A number of weeks ago, several southern Alberta photographer friends shared some of their recent bird photos with me. Among these were images of great blue herons, red-winged and yellow-headed blackbirds, Canada geese, and turkey vultures, the latter of which are seldom seen in this part of the province.
I enjoy bird photography but it’s not something I do a lot of. To be successful at photographing birds, you need to have plenty of patience and a good understanding of their habits and behavior. Unlike landscape photography, where the scene remains static, birds are almost always on the move. You need to be attentive and quick on the draw at all times. Otherwise, you might miss an opportunity for a great shot.

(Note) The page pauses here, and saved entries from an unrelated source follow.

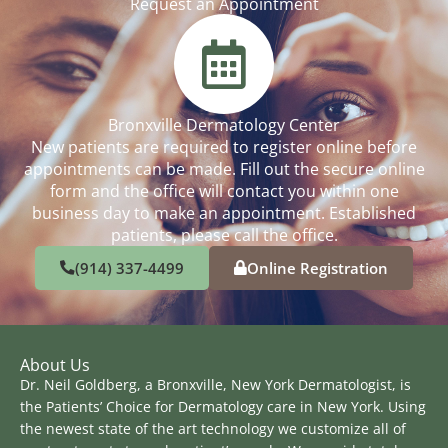
Request an Appointment
Bronxville Dermatology Center
New patients are required to register online before
appointments can be made. Fill out the secure online
form and the office will contact you within one
business day to make an appointment. Established
patients, please call the office.
(914) 337-4499
Online Registration
About Us
Dr. Neil Goldberg, a Bronxville, New York Dermatologist, is
the Patients’ Choice for Dermatology care in New York. Using
the newest state of the art technology we customize all of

My friends’ photos provided the inspiration I needed to put a long lens on my camera and make the short trip to Beauvais Lake Provincial Park. There is always a good variety of birds to be found at the lake and spring is the best time to photograph them. More than 140 species of birds are known to inhabit the park. Over three weeks, I made more than a half dozen trips to Beauvais Lake and was able to observe osprey, bald eagles, loons, kingfishers, blackbirds, terns, gulls, grebes, ducks, and Canada geese.

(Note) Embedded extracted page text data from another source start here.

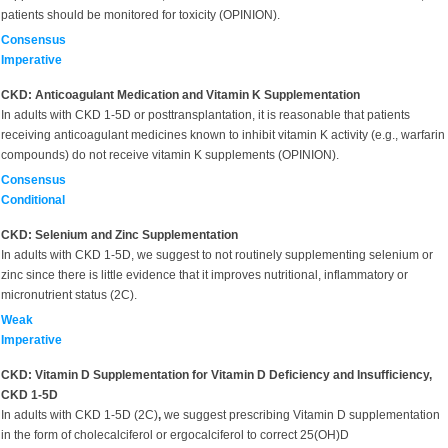
patients should be monitored for toxicity (OPINION).
Consensus
Imperative
CKD: Anticoagulant Medication and Vitamin K Supplementation
In adults with CKD 1-5D or posttransplantation, it is reasonable that patients
receiving anticoagulant medicines known to inhibit vitamin K activity (e.g., warfarin
compounds) do not receive vitamin K supplements (OPINION).
Consensus
Conditional
CKD: Selenium and Zinc Supplementation
In adults with CKD 1-5D, we suggest to not routinely supplementing selenium or
zinc since there is little evidence that it improves nutritional, inflammatory or
micronutrient status (2C).
Weak
Imperative
CKD: Vitamin D Supplementation for Vitamin D Deficiency and Insufficiency,
CKD 1-5D
In adults with CKD 1-5D (2C)
,
we suggest prescribing Vitamin D supplementation
in the form of cholecalciferol or ergocalciferol to correct 25(OH)D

Canada geese are plentiful at Beauvais Lake. By late spring they can be seen, along with their newly-hatched goslings, foraging on lush, green grass growing along the North Shore Day Use Area.
The geese are usually not too alarmed by people who are fishing or walking the lakeshore trail and photographing them close-up is fairly easy to do. You just have to watch where you are walking, as not to step in goose fertilizer. Sandals, as I quickly discovered, are not the preferred footwear while taking pictures at this location.